(Beginning of Input material)
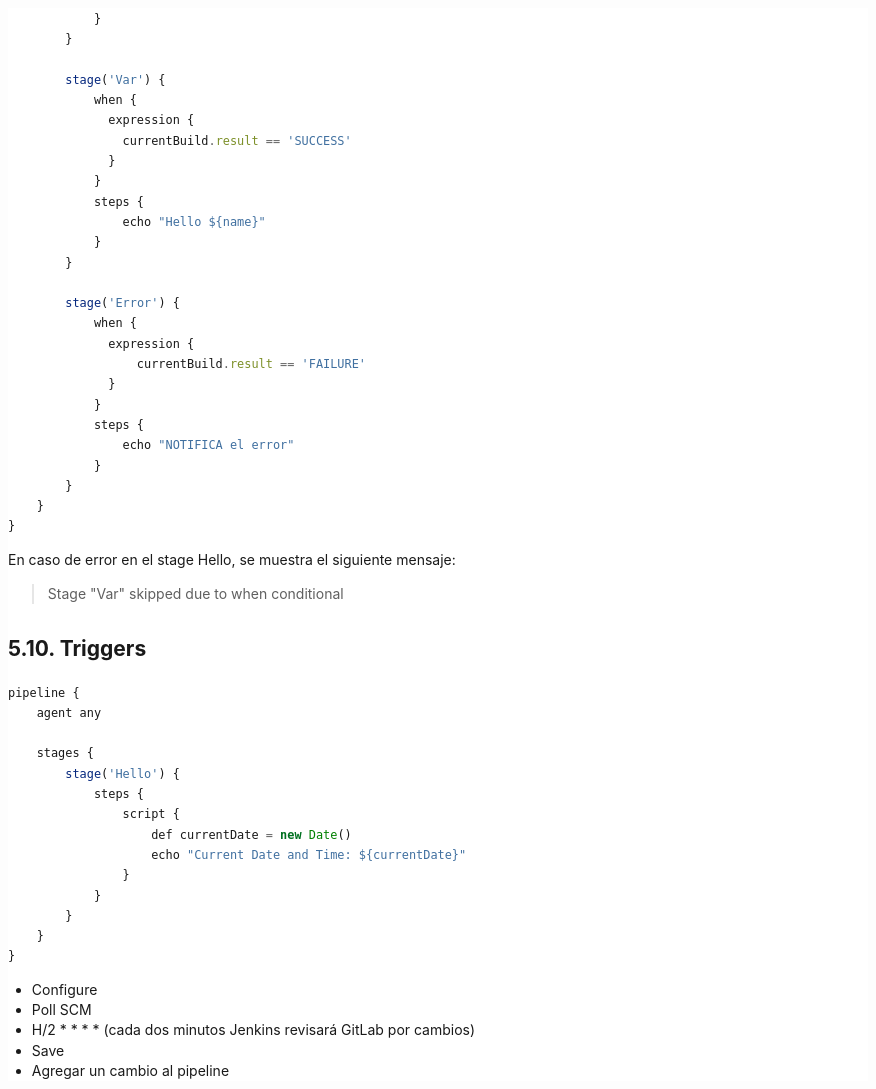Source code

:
 ```js
            }
        }

        stage('Var') {
            when {
              expression {
                currentBuild.result == 'SUCCESS'
              }
            }
            steps {
                echo "Hello ${name}"
            }
        }

        stage('Error') {
            when {
              expression {
                  currentBuild.result == 'FAILURE'
              }
            }
            steps {
                echo "NOTIFICA el error"
            }
        }
    }
}
```
En caso de error en el stage Hello, se muestra el siguiente mensaje:
> Stage "Var" skipped due to when conditional

## 5.10. Triggers
```js
pipeline {
    agent any

    stages {
        stage('Hello') {
            steps {
                script {
                    def currentDate = new Date()
                    echo "Current Date and Time: ${currentDate}"
                }
            }
        }
    }
}
```
- Configure
- Poll SCM
- H/2 * * * * (cada dos minutos Jenkins revisará GitLab por cambios)
- Save
- Agregar un cambio al pipeline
(End of Input material)
Assignment: Which lines in the data above hold the string "Hello"? Show each one.

Solution:
                echo "Hello ${name}"
En caso de error en el stage Hello, se muestra el siguiente mensaje:
        stage('Hello') {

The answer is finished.